What to work on →
Report every line of the data that contains the string "microsoft".

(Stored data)
****************

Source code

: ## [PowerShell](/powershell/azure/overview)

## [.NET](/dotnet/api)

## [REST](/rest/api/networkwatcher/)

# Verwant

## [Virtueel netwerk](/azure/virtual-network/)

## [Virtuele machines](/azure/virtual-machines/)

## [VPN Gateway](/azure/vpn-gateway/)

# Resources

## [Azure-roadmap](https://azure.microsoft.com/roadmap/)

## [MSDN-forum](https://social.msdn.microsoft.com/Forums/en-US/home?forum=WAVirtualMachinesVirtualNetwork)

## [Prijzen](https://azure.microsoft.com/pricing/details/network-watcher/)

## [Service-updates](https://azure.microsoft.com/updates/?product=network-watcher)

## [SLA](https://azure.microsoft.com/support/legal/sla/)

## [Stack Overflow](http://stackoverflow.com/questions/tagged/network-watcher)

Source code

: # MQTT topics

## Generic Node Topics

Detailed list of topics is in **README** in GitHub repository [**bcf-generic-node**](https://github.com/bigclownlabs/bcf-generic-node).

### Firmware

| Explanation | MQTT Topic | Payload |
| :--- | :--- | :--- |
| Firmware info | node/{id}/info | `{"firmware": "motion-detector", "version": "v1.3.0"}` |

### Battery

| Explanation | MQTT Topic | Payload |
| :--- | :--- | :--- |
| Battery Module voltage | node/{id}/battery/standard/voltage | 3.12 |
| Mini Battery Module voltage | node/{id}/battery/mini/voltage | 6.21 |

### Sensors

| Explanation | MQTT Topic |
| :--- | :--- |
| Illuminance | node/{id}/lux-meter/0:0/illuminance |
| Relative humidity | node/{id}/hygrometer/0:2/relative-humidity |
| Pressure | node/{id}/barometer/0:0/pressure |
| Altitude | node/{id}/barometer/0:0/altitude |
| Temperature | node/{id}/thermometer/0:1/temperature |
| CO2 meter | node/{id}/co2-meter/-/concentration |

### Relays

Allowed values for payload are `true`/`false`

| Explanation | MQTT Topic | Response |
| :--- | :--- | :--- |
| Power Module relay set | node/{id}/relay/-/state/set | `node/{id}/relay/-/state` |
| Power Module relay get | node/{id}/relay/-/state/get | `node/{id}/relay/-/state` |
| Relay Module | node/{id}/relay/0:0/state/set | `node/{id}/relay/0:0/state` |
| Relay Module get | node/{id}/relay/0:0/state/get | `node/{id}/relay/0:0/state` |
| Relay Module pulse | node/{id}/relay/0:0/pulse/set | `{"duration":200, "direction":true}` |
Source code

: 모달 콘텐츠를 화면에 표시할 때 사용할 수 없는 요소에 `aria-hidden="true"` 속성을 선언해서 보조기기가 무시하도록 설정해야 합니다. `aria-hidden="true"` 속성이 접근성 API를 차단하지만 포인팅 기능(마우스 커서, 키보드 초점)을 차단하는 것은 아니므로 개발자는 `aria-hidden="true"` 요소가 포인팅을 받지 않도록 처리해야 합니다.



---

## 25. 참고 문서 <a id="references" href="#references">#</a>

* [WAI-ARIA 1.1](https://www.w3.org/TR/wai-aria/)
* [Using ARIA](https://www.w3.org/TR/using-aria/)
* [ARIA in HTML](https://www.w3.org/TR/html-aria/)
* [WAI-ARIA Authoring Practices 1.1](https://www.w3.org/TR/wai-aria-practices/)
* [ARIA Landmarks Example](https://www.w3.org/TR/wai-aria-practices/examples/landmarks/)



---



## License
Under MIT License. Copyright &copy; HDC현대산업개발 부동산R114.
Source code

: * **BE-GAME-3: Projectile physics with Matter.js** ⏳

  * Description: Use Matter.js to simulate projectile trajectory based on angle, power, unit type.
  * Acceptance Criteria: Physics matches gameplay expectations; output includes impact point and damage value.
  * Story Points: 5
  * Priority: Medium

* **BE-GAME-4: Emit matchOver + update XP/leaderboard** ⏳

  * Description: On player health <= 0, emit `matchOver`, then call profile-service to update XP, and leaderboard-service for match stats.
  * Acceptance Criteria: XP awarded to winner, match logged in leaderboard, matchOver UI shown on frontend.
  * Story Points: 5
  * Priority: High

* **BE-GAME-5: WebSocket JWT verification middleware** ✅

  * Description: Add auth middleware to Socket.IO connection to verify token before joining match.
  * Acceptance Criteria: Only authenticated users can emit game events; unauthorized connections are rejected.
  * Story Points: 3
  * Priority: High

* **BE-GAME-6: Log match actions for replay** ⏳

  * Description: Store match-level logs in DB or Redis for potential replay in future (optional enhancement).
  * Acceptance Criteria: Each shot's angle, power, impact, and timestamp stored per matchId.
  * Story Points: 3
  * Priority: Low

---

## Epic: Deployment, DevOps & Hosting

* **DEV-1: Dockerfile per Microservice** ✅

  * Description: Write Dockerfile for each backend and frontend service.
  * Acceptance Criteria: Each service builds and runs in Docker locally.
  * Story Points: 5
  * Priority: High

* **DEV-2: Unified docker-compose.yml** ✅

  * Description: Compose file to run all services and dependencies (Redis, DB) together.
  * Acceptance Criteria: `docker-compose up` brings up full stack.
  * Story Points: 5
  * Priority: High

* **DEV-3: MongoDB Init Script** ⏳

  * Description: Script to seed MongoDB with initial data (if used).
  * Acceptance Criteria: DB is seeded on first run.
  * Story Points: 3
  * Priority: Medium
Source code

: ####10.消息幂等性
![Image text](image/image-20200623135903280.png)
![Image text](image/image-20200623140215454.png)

****************

Problem solution →
## [Azure-roadmap](https://azure.microsoft.com/roadmap/)
## [MSDN-forum](https://social.msdn.microsoft.com/Forums/en-US/home?forum=WAVirtualMachinesVirtualNetwork)
## [Prijzen](https://azure.microsoft.com/pricing/details/network-watcher/)
## [Service-updates](https://azure.microsoft.com/updates/?product=network-watcher)
## [SLA](https://azure.microsoft.com/support/legal/sla/)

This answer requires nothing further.